ECJ classifies accreditations from third countries as unlawful
The European Court of Justice (ECJ) has provided legal clarity for the activities of accreditation bodies from so-called third countries in European countries. With its ruling of 6 May 2021, the ECJ classifies this accreditation activity as unlawful and prohibits it in Europe as a matter of principle. Deutsche Akkreditierungsstelle (DAkkS) welcomes the decision of the court.
Specifically, the provisions of the ECJ’s judgment prohibit all conformity assessment bodies established in the European Union or the European Economic Area who wish to obtain accreditation from submitting an application “to a national accreditation body other than that of the Member State in which it is established”. According to the ECJ, “nor do those provisions allow a conformity assessment body to obtain accreditation from a body established in a third State for the purpose of carrying out its activity in the European Union.”
Exceptions are permitted only within the narrow provisions of Article 7 of Regulation (EC) No 765/2008. Accreditations from third countries in Europe therefore violate mandatory Union law and are unlawful. The judgment in Case C-142/20 (Analisi G. Caracciolo ./. Accredia, ECLI:EU:C:2021:368) can be found at the following link:
DAkkS welcomes ECJ decision
“With this judgment, the ECJ strengthens the European accreditation system on the basis of the EU regulation. This is good news and now provides legal clarity in many disputed areas”, says DAkkS Chief Executive Officer Stephan Finke, commenting on the court’s decision.
In terms of uniform and harmonised implementation by the accreditation bodies of the EU, this decision of the ECJ gives rise to a number of detailed questions with respect to enforcement and a common understanding of the judgement, in particular concerning the transition periods for the validity of conformity assessment results based on such accreditations for bodies established in the EU.
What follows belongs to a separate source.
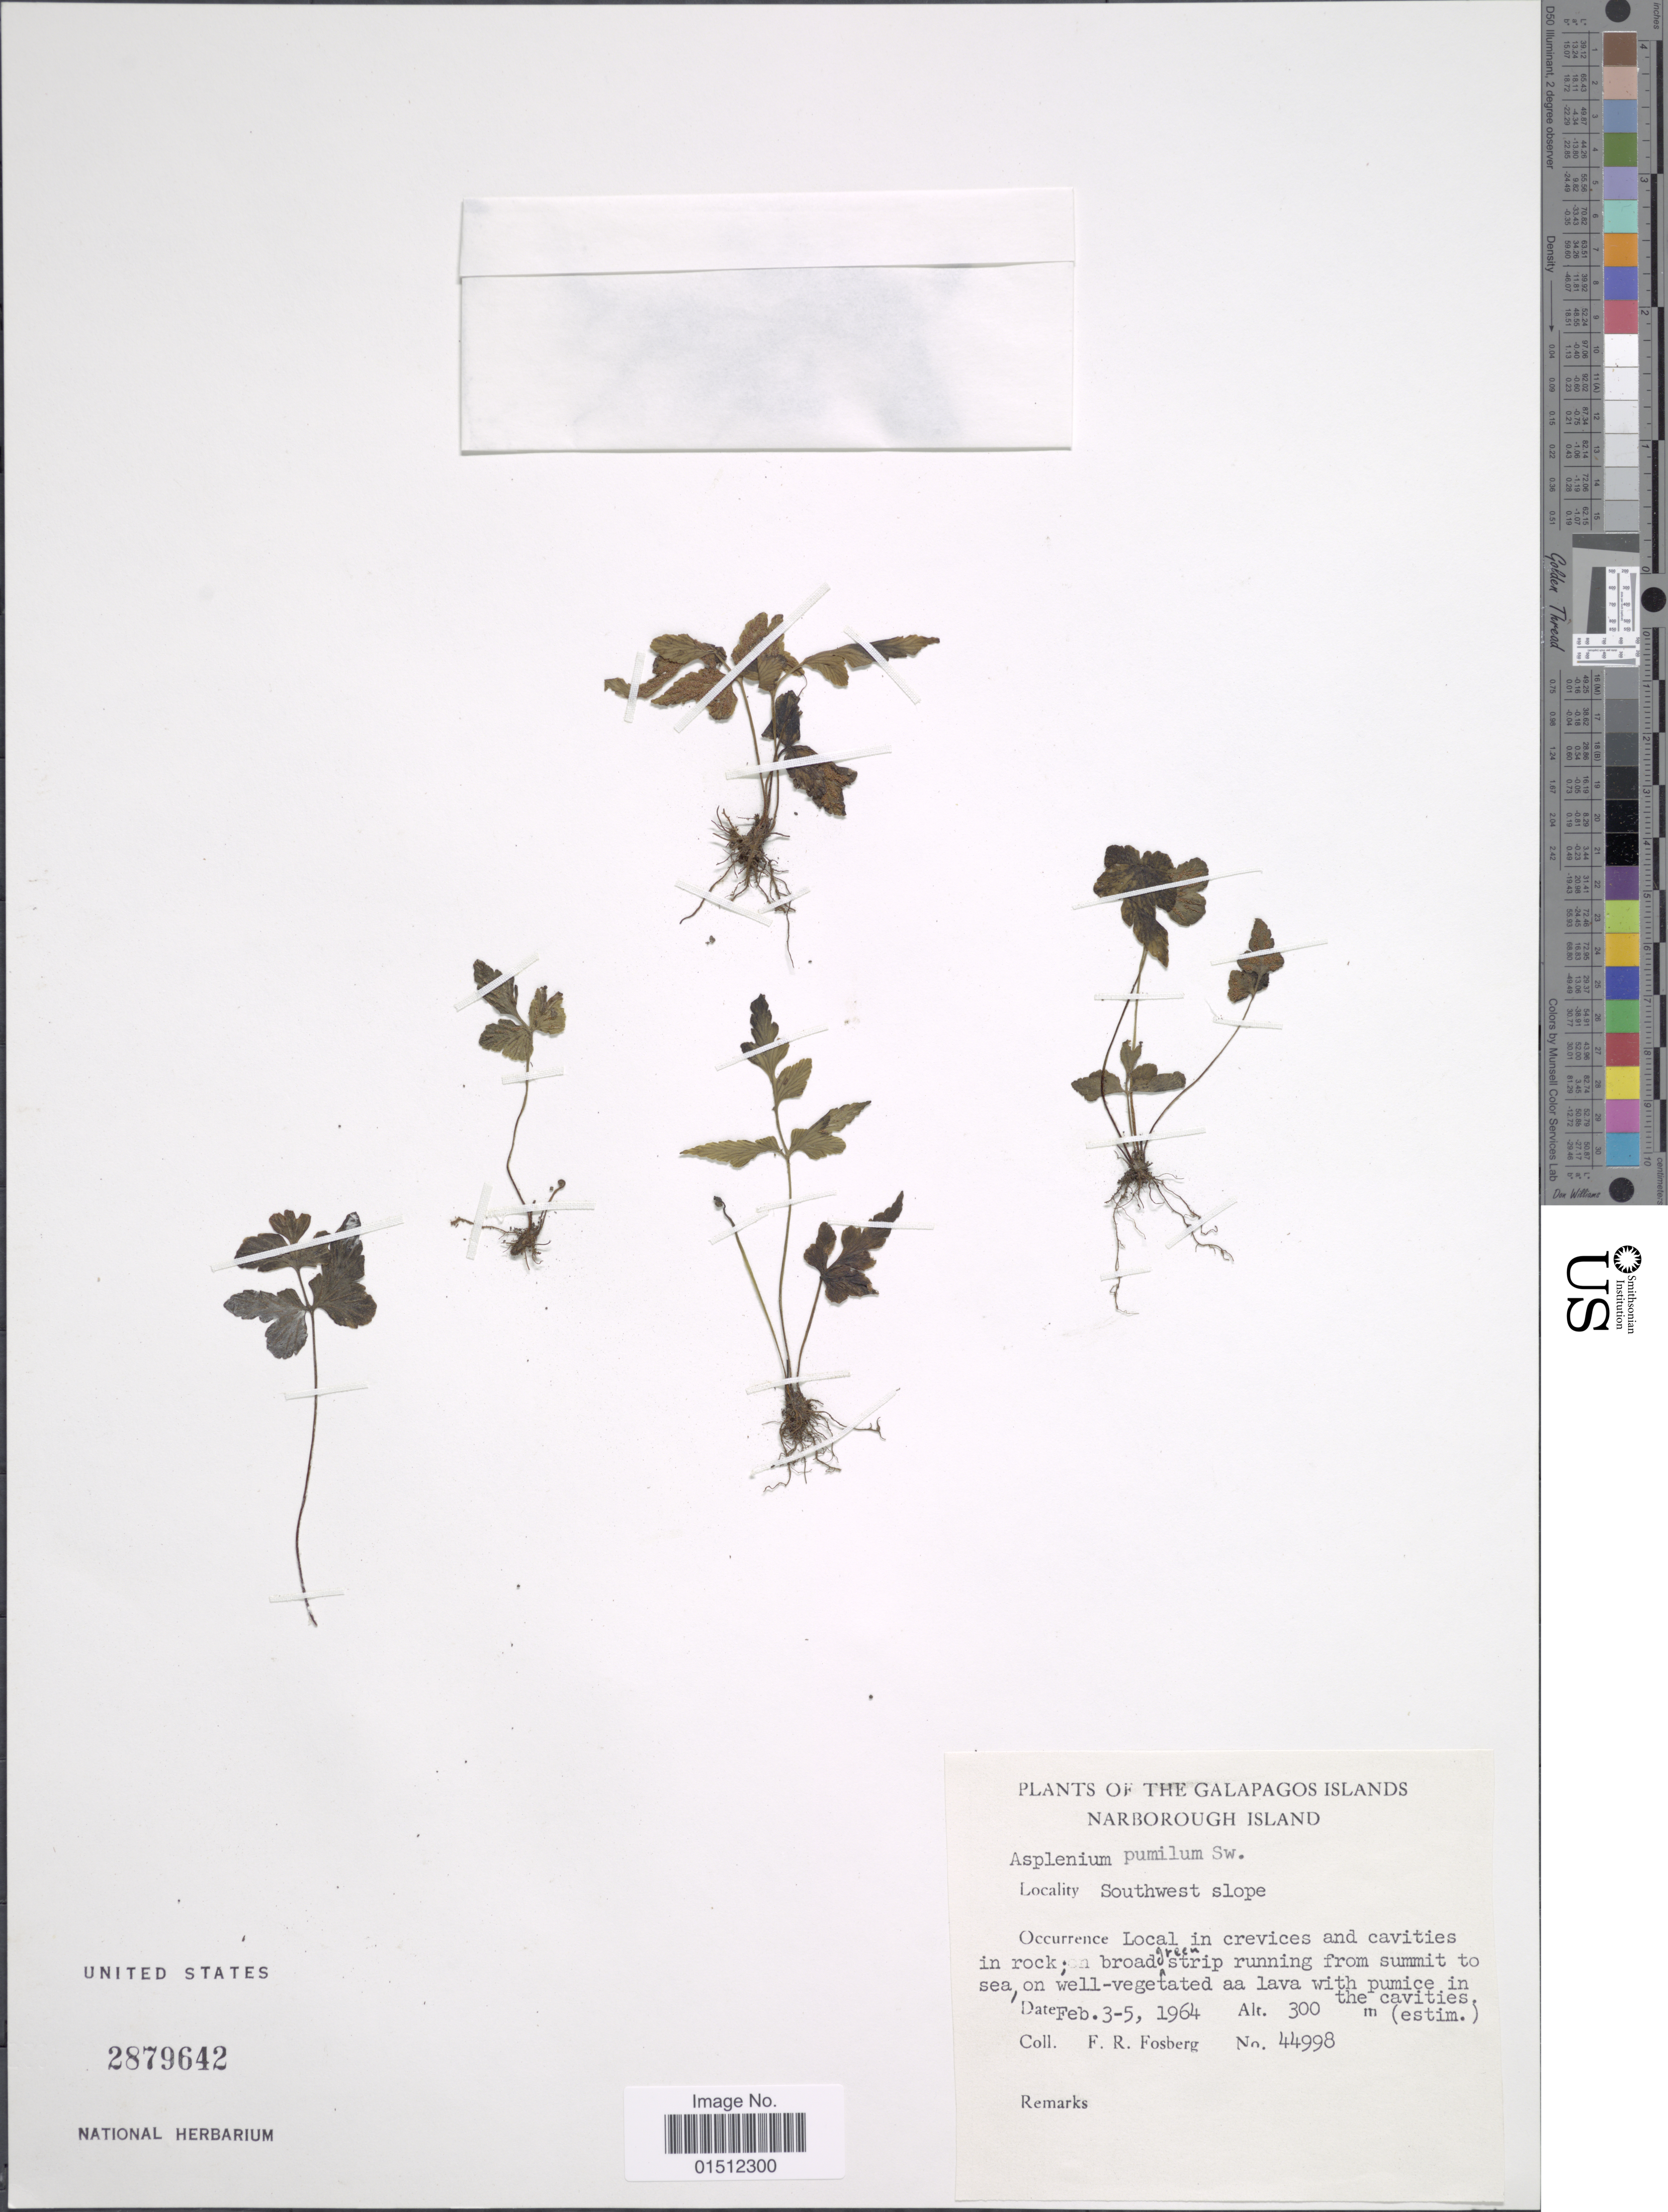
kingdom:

“DAkkS will be looking into these issues in the near future, in close consultation with the other national accreditation bodies in Europe and with the European accreditation organisation EA,” says Finke.
DAkkS advises conformity assessment bodies which currently hold accreditation exclusively or additionally from private accreditation bodies from third countries to get in touch without delay. This will ensure a coordinated transfer by mutual agreement of these cases of accreditation to DAkkS.